DeMarco knelt beside her. He picked up the bucket and held it while she stuffed the dead plant inside. “How are you at keeping secrets?” he said.





Sixty-Five


The day of Huston’s funeral was appropriately gray and chilled. Now that his innocence had been proclaimed over the Internet and beamed from one broadcasting tower to the next across several continents, his colleagues and neighbors were quick to claim him again as a close friend whose innocence they had never doubted. The jealousy they had felt for Huston alive became a personal sense of loss for Huston dead. On the day of the announcement of his death, every bookstore in the country sold out every copy of his work in stock, and tens of thousands of copies were back-ordered.

At the crowded gravesite, coeds hugged copies of Huston’s novels to their Halston stadium jackets, sobbed, and shivered while thin, sensitive boys looked on longingly and plotted ways to turn grief into sexual conquest. The poet Denton, in a charcoal cashmere overcoat, a lavender wool scarf wrapped twice around his throat, spoke for fifteen minutes about the special relationship he and Thomas Huston had shared. “Colleagues, friends, and even collaborators,” he said, “laborers toiling side by side in the vineyards of truth,” “brother soldiers…warrior poets.” Afterward, he threw back his head and recited Poe’s “Lenore” and “Annabel Lee.” His shaggy chestnut hair lifted in the gusty breeze, his eyes glimmered with tears, and his voice quavered just enough to be heard.
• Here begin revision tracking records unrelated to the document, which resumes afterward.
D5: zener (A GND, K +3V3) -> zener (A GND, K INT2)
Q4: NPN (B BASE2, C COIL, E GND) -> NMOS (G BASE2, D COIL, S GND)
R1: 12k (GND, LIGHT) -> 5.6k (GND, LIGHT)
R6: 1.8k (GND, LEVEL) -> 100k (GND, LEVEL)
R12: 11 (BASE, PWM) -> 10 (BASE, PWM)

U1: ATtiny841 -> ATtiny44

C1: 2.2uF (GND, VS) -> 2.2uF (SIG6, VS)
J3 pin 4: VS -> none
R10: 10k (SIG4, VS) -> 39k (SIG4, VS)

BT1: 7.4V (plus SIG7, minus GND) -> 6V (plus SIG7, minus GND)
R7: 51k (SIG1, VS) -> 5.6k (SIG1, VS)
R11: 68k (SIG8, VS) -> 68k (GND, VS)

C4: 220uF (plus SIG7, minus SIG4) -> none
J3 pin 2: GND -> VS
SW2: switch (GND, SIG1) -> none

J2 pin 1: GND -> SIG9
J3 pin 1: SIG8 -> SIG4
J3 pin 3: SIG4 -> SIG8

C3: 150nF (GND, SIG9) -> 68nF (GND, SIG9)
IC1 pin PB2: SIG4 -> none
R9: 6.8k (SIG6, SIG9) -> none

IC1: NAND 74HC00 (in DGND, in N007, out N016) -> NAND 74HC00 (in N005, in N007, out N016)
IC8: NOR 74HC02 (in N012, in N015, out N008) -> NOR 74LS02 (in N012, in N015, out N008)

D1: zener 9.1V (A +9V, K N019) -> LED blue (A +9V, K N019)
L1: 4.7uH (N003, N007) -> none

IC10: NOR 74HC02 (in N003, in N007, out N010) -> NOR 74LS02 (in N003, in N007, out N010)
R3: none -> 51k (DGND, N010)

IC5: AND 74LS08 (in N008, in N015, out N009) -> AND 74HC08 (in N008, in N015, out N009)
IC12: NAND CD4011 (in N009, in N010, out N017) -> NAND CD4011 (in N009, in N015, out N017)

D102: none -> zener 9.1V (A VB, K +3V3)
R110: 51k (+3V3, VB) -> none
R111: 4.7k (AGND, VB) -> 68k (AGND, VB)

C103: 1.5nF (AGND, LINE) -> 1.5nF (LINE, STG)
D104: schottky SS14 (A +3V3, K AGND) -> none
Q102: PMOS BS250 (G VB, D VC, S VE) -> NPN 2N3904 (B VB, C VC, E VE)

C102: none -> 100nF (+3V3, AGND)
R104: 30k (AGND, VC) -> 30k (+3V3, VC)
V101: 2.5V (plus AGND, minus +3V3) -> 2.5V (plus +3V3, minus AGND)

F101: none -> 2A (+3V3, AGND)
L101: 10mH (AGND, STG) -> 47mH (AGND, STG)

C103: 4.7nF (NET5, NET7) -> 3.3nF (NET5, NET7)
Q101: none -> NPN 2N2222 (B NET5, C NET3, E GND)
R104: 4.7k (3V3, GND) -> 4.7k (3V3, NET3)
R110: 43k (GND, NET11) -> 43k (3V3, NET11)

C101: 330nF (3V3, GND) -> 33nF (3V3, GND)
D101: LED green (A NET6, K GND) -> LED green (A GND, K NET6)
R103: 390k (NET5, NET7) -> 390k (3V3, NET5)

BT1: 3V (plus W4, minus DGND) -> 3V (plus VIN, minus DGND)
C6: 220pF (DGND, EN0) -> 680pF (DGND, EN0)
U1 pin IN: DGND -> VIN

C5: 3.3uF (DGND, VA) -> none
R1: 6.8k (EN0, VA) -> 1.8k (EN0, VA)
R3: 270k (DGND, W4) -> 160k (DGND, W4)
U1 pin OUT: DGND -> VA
DeMarco stood well behind the deep half-moon of mourners. Only occasional snatches of Denton’s recitation reached his ears. DeMarco had meant to remain at the ceremony only briefly, then to return to the silence of home and the thoughts that nagged at him, but he lingered on until shortly after the coffin was lowered into the ground and the feature-length histrionics of sobbing and keening began. Rosemary and Ed O’Patchen were the first to lean over the grave for a final good-bye. They stood side by side, motionless for half a minute, Ed’s ungloved hand resting in the middle of his wife’s back. When the couple turned away to make room for the others queuing up behind them, Rosemary’s eyes found DeMarco at the rear of the crowd, and with a whispered word, she directed her husband’s gaze to him. Though their cheeks were red with cold and shiny with tears, both O’Patchens greeted DeMarco with a subtle smile only he understood. He nodded once, then turned and walked the long, winding asphalt pathway back to his car alone.

What had been troubling DeMarco was the nagging question of why Inman had shown up at DeMarco’s house three nights earlier. Why would he risk capture by confronting DeMarco? The two men shared no history. DeMarco had never busted him, had had no role in any of Inman’s previous arrests. All DeMarco could figure was that, at some point, Bonnie had mentioned the sergeant to her boyfriend, and something in her tone of voice had tripped Inman’s jealousy trigger again, so he made a slight detour in his escape route, slit Bonnie’s throat, and came after DeMarco. Given the convolutions of the criminal psyche, DeMarco considered this a plausible explanation, yet it failed to quiet the mumblings in his brain. For that reason he had ordered that Bonnie’s vehicle be impounded and scrutinized, but it produced no further rationale for Inman’s behavior. The small trunk was crammed with their clothing in two suitcases and three duffels, the glove box held road maps for Pennsylvania, West Virginia, Kentucky, Arkansas, and Texas, and in Bonnie’s purse was their traveling money, two packets of three thousand dollars each in Citizen Bank wrappers. None of it spoke to DeMarco, not a word of insinuation. It left him only with a vague uneasiness that refused to gel.